Entre os 57 novos estabelecimentos premiados nesta segunda-feira (5) em sua última edição francesa, aparecem somente duas mulheres, que trabalham junto com seus parceiros.

"Não é algo que levamos em conta. Os examinadores verificam a qualidade da cozinha. Não nos fixamos no sexo, na origem e nem na idade", declarou à reportagem Michael Ellis, diretor internacional dos guias Michelin, considerando que é "uma questão de tempo" que cada vez mais haja chefs mulheres.

Segundo observadores, este fenômeno é explicado por vários fatores: a idiossincrasia de um restaurante, baseado no modelo do exército; um ambiente muitas vezes machista; e o fato de que, dos meios de comunicação até investidores, muitos as ignorem.

"Em uma cozinha, há o comando e as ordens. Usam termos como 'chef', 'brigada', 'coup de feu' (disparo, para momentos de mais agitação). Se os seus valores são a empatia e a colaboração - valores sobretudo femininos, como demonstram os estudos -, a cozinha não vai ser um lugar confortável para você", explica a jornalista e especialista gastronômica María Canabal.

'Muitas nem tentam'

"Seja você homem ou mulher, agir como alguém que não é se torna muito cansativo. Muitas desistem, ou nem tentam", afirma Canabal, presidente do Parabere Forum, uma rede que agrupa 5.000 chefs mulheres no mundo.

"É horrível dizer isso, mas me esforcei muito para que esquecessem que sou mulher, para que os homens me aceitassem enquanto chef no setor", admite à reportagem Anne-Sophie Pic, única mulher com três estrelas na França.

A jornalista e diretora do documentário francês "À la recherche des femmes chefs", Vérane Frédiani, defende que a única forma de ir em frente é com um caráter forte. "Ao menos durante os primeiros 10 anos de carreira, até que consiga se impor".

Antes de abrir em 2012 seu restaurante parisiense "Tempero", a chef brasileira Alessandra Montagne comprovou essa realidade trabalhando em vários estabelecimentos.
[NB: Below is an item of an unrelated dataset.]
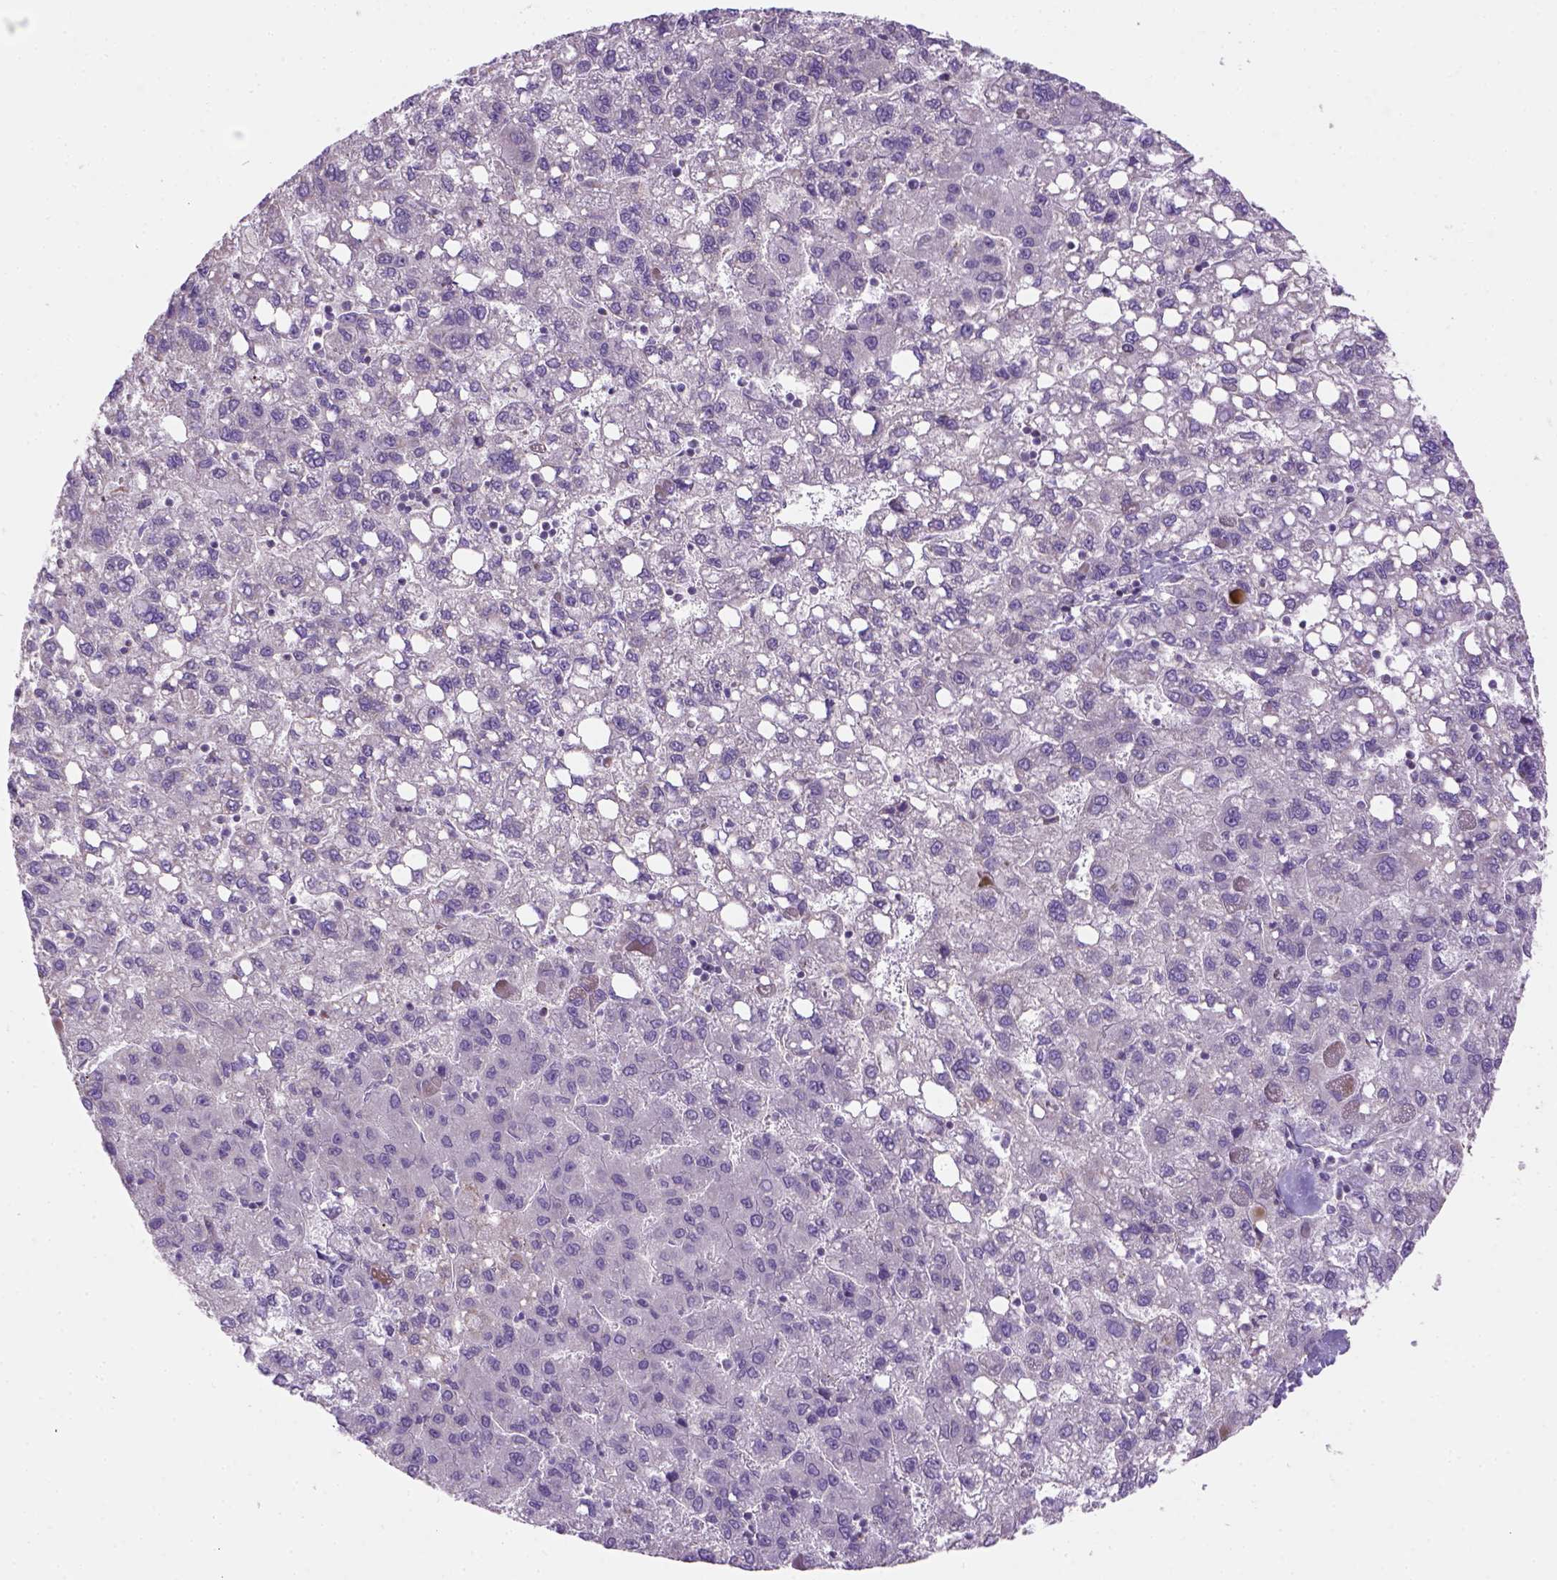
{"staining": {"intensity": "negative", "quantity": "none", "location": "none"}, "tissue": "liver cancer", "cell_type": "Tumor cells", "image_type": "cancer", "snomed": [{"axis": "morphology", "description": "Carcinoma, Hepatocellular, NOS"}, {"axis": "topography", "description": "Liver"}], "caption": "Tumor cells show no significant protein staining in liver cancer (hepatocellular carcinoma).", "gene": "HTRA1", "patient": {"sex": "female", "age": 82}}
Se aguentou, foi por causa de sua força.

"A cozinha é um universo totalmente fechado. Muitos chefs são donos de suas empresas e acreditam ser onipotentes. Há um machismo puro e duro. Mas não se deve levar as coisas ao pé da letra. Se me dizem que não sirvo, me levanto e vou em frente", afirma esta chef nascida no Rio de Janeiro e que abriu dois restaurantes junto com seu ex-marido.

"Todo chef tem que ser autoritário, se não sua cozinha não serve: tem que oferecer o serviço e os clientes esperam algo bom. Não vai estar no plano 'cool'", explica a mexicana Beatriz González, à frente de três restaurantes em Paris: Neva, Coretta e outro na Grande Épicerie de Paris.

'Não vai aguentar'

Jessica Prealpato, confeiteira do Plaza Athenée (3 estrelas Michelin), concorda que "precisa de caráter".
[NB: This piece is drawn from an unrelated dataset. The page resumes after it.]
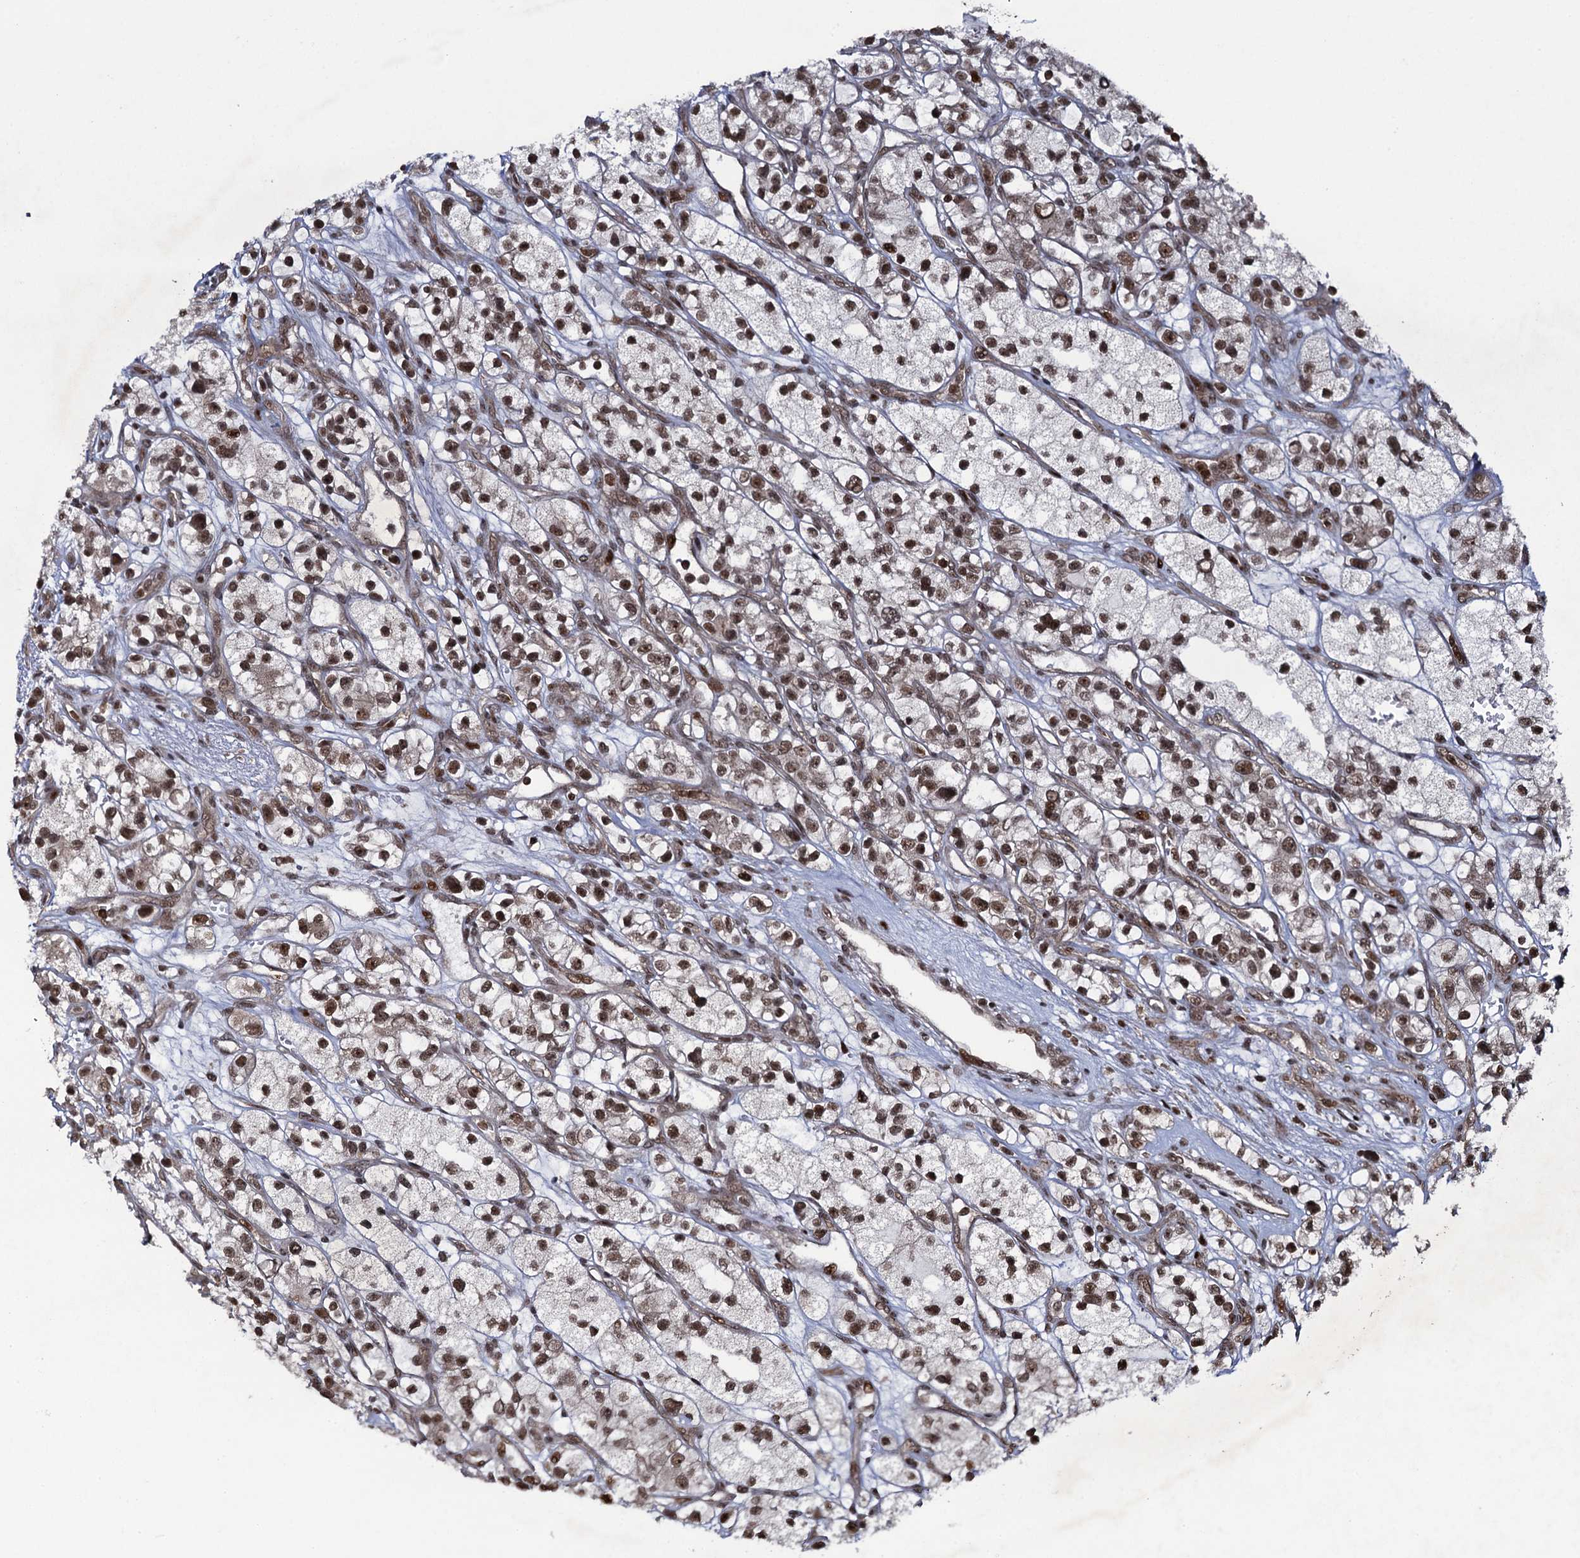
{"staining": {"intensity": "moderate", "quantity": ">75%", "location": "nuclear"}, "tissue": "renal cancer", "cell_type": "Tumor cells", "image_type": "cancer", "snomed": [{"axis": "morphology", "description": "Adenocarcinoma, NOS"}, {"axis": "topography", "description": "Kidney"}], "caption": "Renal cancer tissue demonstrates moderate nuclear expression in about >75% of tumor cells", "gene": "ZNF169", "patient": {"sex": "female", "age": 57}}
"Não tem que mostrar o lado sentimental, tem que mostrar que você é firme".

Canabal constata que "os estereótipos estão muito arraigados" na cozinha. "Inclusive nas escolas os professores dizem às meninas: 'você vai conseguir o diploma, mas não vai aguentar'". 

O assédio pode ser outro problema. "Todos os ambientes que são 'male dominated' [dominados por homens] são de risco para as mulheres", continua. 

Frédiani, que entrevistou dezenas de mulheres para seu documentário, vai mais longe: "em geral, as chefs mulheres são mais respeitadas quando são homossexuais, ou trabalham em casal". 

Exemplo a seguir

Anne-Sophie Pic, que participou da produção e defende uma "maior solidariedade" entre as chefs mulheres, aponta para um fator mais social: "quando a mulher se torna mãe de família, se não estiver bem amparada, deverá escolher. Isso é algo que não se pode esquecer".

González, que trabalha com seu marido, defende o caminho aberto pelos homens na gastronomia: "graças a eles temos um exemplo a seguir, queremos trabalhar como eles, ser como eles".